Gilead Sciences is relaxing its patent on Truvada, the brand name for their pre-exposure prophylaxis (PrEP) medication, allowing Teva Pharmaceuticals to release a generic version in 2020. The news appeared on page 35 of their quarterly report to the Securities and Exchange Commission, released on Wednesday.
“Pursuant to a settlement agreement relating to patents that protect Truvada and Atripla, Teva Pharmaceuticals will be able to launch generic fixed-dose combinations of emtricitabine and TDF and generic fixed-dose combinations of emtricitabine, TDF and efavirenz in the United States on September 30, 2020,” reads the filing.
PrEP, when taken daily, is 99% effective at preventing the transmission of HIV. It has also proven effective in treating HIV positive people when used in combination with other drugs.
According to the centers for Disease Control and Prevention, the drug is taken by 35% of sexually active men who have sex with men, though usage lags amongst men of color.
The move to allow a generic version of PrEP onto the market comes one year earlier than expected from Gilead. The former CEO of Gilead, Douglas M. Brooks, had said in a 2017 earnings report that they would not be releasing its patent until 2021. The TEVA deal is an exception to the above, with Gilead claiming that the agreement with Teva was made back in 2014.
Gilead had fought to keep other generic versions off the market after the Food and Drug Administration approved the applications of four companies to market generic versions of the drug.
Aaron S. Lord, MD, a spokesperson for the PrEP4All Collaboration, hailed the earlier than expected release, calling it “a victory for the LGBTQ+ community, for HIV activists, and for U.S. taxpayers.”
In recent months, activist groups such as PrEP4All have been pushing for the patent on PrEP to be broken, citing the high cost of the drug as one of the reasons it has not been more widely adopted.

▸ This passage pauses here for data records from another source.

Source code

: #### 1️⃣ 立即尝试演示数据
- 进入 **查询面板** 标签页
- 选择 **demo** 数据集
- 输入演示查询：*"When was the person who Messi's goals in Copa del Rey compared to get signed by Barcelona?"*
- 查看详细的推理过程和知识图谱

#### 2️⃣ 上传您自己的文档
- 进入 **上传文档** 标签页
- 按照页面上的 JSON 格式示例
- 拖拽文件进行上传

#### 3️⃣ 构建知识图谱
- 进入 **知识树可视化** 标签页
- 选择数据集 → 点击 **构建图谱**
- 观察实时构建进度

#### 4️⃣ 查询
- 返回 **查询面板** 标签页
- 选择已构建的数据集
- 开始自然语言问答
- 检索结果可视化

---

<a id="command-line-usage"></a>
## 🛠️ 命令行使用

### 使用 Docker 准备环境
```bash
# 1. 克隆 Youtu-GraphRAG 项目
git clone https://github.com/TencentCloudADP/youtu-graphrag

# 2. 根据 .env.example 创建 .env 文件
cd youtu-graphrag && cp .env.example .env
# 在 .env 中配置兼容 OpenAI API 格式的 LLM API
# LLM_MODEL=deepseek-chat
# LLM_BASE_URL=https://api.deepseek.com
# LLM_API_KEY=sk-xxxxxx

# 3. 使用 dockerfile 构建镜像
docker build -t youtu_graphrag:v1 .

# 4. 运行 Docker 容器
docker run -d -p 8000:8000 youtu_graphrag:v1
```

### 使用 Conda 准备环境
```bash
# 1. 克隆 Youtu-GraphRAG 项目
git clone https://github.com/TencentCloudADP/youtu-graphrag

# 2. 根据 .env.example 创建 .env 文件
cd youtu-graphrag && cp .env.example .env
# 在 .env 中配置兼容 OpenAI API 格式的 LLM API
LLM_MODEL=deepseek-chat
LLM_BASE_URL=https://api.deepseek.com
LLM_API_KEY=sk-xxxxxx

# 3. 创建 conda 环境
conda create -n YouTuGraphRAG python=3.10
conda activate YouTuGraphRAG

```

Lord, however, was nevertheless skeptical of the announcement, noting that limiting the generic market to one company will do little to lower the cost of the drug. Teva Pharmaceuticals will have exclusive rights to produce the medication for 15 months beginning in September, effectively locking up the generic market through 2021.
PrEP4All also questioned statements made by Gilead, as well as calling on the CDC to “use its significant leverage to ensure that generic Truvada is available at a price affordable to everyone in this country.”